読む文章:
>>>>

1995年には、第13回のFACPを神戸で開催した。一方、任意団体であった組織を通商産業省の所轄する社団法人とするための作業を開始し、同年11月1日付けで設立認可を受け、念願の法人化が達成され、「社団法人日本クラシック音楽マネジメント協会」が誕生した。社団初代会長は神原芳朗が務め、2代会長は中藤泰雄が務めた。
社団設立以来、聴衆拡大のための「クラシックはいかが?」の企画コンサートを実施し、併せて、クラシック音楽に関わる人材育成のプログラムとして、研修会・シンポジウム・フォーラム等の活動を展開した。そのような活動を通じてマネジメント社のみが中心ではクラシック音楽の発展のために十分な取組が出来ないとの認識から、会員の範囲を拡大し、ホール、音楽出版事業者、音楽情報提供事業者、音楽家等の参加を得て、2000年(平成12年)1月より、「社団法人日本クラシック音楽事業協会」と名称を変更した。
社団の活動として、『クラシック音楽文化シンポジウム』を東京、大阪で開催し好評を得ている他、マーケティングの活動として毎年テーマを決めて調査活動を行い、報告書にまとめ各地で報告会を開催している。又、財団法人地域創造の行なう公共ホール活性化事業に協力事業として参画しアーティストの選考、研修、派遣を会員各社と行っており、海外への日本のアーティストを紹介するWEBサイト等も展開している。尚、2002(平成14年)年1月より第3代会長として佐野光徳が会長に就任した。
2003年(平成15年度)からは、文化庁舞台芸術国際フェスティバルの制作の委託を受け関西元気文化プロジェクトと共に、関西地区を中心に質の高い公演事業を展開。2004年(平成16年5月)には、従来の事業活動の領域をクラシック音楽文化活動にまで幅を拡大し、事業者のみならず、文化活動に関わる団体をも網羅する組織として、従来の経済産業省に加え文部科学省〔文化庁〕も主務官庁とする共管の社団法人として活動することになった。2005年(平成17年)には、財団法人地域創造に協力して実施している公共ホール音楽活性化事業に加え新たに同支援事業を制作協力として実施する他、翌年には中越地震復興祈念支援事業として、地域創造と共同で、中越五市町との共催による被災地の慰問コンサートを展開する。

<<<<

課題: 協会の歩みについての文章から、「社団設立以来、聴衆拡大のため」から「て佐野光徳が会長に就任した。」までを、両端の言葉も含めて一字も変えずに抜き出して答えてください。

(保存されたデータ項目)
>>>>

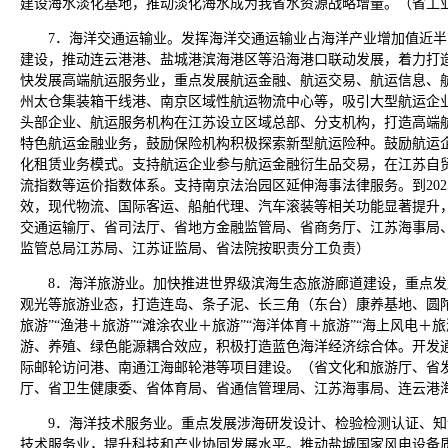
建设海水淡化基地，推动淡化海水成为我省水资源战略增量。（省工
7．海洋交通运输业。发挥海洋交通运输业占海洋产业增加值近
建设，推动连云港港、盐城港滨海港区等沿海港口联动发展，着力打
快发展高端航运服务业，重点发展航运金融、航运交易、航运信息、
州太仓集装箱干线港、南京区域性航运物流中心等，吸引大型航运企
头部企业、航运服务机构在江苏设立区域总部、分支机构，打造高端
特色航运金融业务，鼓励保险机构积极探索新型航运险种。鼓励航运
化租赁业务模式。支持航运企业参与航运金融衍生品交易，在江苏自
流指数等运价指数体系。支持南京法治园区延伸海事法律服务。到20
效，现代物流、国际客运、船舶代理、汽车滚装等相关功能显著提升
交通运输厅、省司法厅、省地方金融监管局、省商务厅、江苏海事局
监管总局江苏局、江苏证监局、省法院按职责分工负责）
8．海洋旅游业。加快推进世界级滨海生态旅游廊道建设，重点
观光等旅游业态，打造连岛、条子泥、长三角（东台）康养基地、圆
旅游”“渔港＋旅游”“滩涂农业＋旅游”“海洋体育＋旅游”“海上风电
游、养殖、绿色能源耦合效应，积极打造蓝色海洋经济综合体。开发
际邮轮访问港、南通江海邮轮港等项目建设。（省文化和旅游厅、省
厅、省卫生健康委、省体育局、省通信管理局、江苏海事局、连云港
9．海洋技术服务业。重点发展涉海研发设计、检验检测认证、
技术服务业，提升科技和产业协同发展水平。推动盐城国家风电设备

<<<<

解答:
社団設立以来、聴衆拡大のための「クラシックはいかが?」の企画コンサートを実施し、併せて、クラシック音楽に関わる人材育成のプログラムとして、研修会・シンポジウム・フォーラム等の活動を展開した。そのような活動を通じてマネジメント社のみが中心ではクラシック音楽の発展のために十分な取組が出来ないとの認識から、会員の範囲を拡大し、ホール、音楽出版事業者、音楽情報提供事業者、音楽家等の参加を得て、2000年(平成12年)1月より、「社団法人日本クラシック音楽事業協会」と名称を変更した。
社団の活動として、『クラシック音楽文化シンポジウム』を東京、大阪で開催し好評を得ている他、マーケティングの活動として毎年テーマを決めて調査活動を行い、報告書にまとめ各地で報告会を開催している。又、財団法人地域創造の行なう公共ホール活性化事業に協力事業として参画しアーティストの選考、研修、派遣を会員各社と行っており、海外への日本のアーティストを紹介するWEBサイト等も展開している。尚、2002(平成14年)年1月より第3代会長として佐野光徳が会長に就任した。